## TASK TO CARRY OUT
Leave out the pictures and output exactly the lines below from the one with "Datenschutzeinstellungen" down to the one with "RACA BIELSKO-BIAŁA", both of them included.

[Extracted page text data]
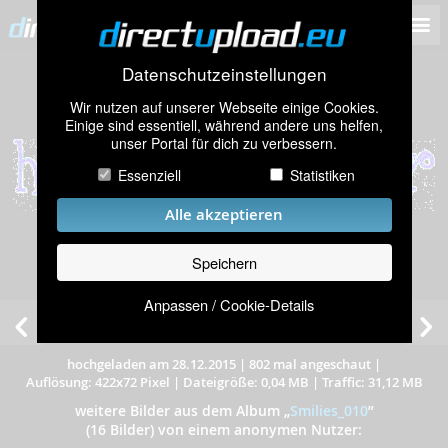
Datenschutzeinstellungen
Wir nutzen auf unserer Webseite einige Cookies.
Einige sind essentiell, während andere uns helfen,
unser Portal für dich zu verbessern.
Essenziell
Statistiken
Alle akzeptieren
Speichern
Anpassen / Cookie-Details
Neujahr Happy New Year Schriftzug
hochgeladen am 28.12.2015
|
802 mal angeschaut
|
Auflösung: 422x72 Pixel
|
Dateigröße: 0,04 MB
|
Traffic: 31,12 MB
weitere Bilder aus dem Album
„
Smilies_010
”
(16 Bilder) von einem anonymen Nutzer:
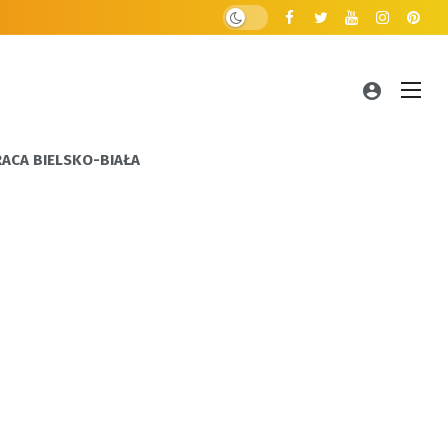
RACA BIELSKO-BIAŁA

* * *

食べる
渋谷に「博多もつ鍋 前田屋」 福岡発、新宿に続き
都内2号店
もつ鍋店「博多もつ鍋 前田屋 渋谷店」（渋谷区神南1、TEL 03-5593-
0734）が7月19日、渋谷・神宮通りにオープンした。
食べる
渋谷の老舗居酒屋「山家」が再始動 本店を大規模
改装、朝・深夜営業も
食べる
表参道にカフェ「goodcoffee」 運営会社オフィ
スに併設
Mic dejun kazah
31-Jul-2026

==

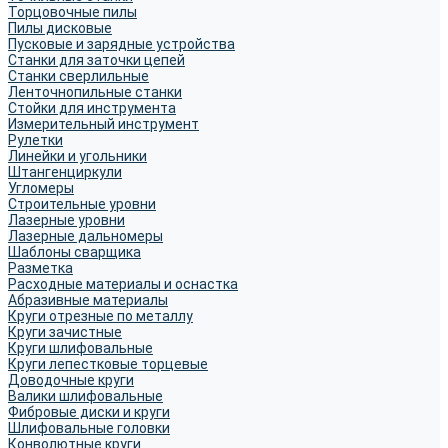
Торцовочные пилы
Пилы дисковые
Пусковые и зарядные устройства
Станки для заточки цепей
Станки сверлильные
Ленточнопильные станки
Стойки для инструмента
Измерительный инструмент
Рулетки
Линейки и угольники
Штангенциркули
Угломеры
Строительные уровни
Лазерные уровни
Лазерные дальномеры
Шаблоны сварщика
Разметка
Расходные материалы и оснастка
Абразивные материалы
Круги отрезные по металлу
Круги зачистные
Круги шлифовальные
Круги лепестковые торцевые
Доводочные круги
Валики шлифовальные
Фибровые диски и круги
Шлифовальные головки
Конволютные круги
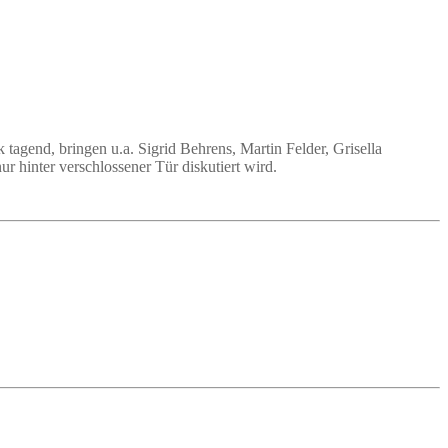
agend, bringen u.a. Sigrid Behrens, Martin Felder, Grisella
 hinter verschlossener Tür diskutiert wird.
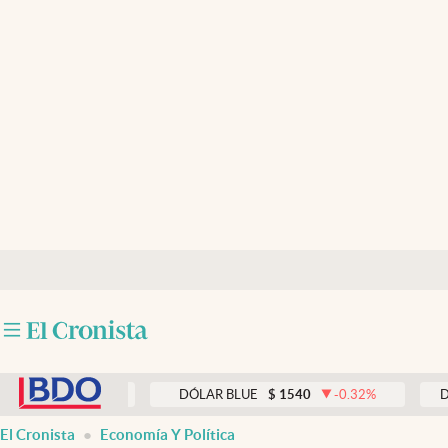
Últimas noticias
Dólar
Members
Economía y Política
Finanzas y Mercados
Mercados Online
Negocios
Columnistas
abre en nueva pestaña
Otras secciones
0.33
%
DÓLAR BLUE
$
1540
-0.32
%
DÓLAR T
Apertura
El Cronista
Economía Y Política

## THE COMPLETED TASK
Datenschutzeinstellungen
Wir nutzen auf unserer Webseite einige Cookies.
Einige sind essentiell, während andere uns helfen,
unser Portal für dich zu verbessern.
Essenziell
Statistiken
Alle akzeptieren
Speichern
Anpassen / Cookie-Details
Neujahr Happy New Year Schriftzug
hochgeladen am 28.12.2015
|
802 mal angeschaut
|
Auflösung: 422x72 Pixel
|
Dateigröße: 0,04 MB
|
Traffic: 31,12 MB
weitere Bilder aus dem Album
„
Smilies_010
”
(16 Bilder) von einem anonymen Nutzer:
RACA BIELSKO-BIAŁA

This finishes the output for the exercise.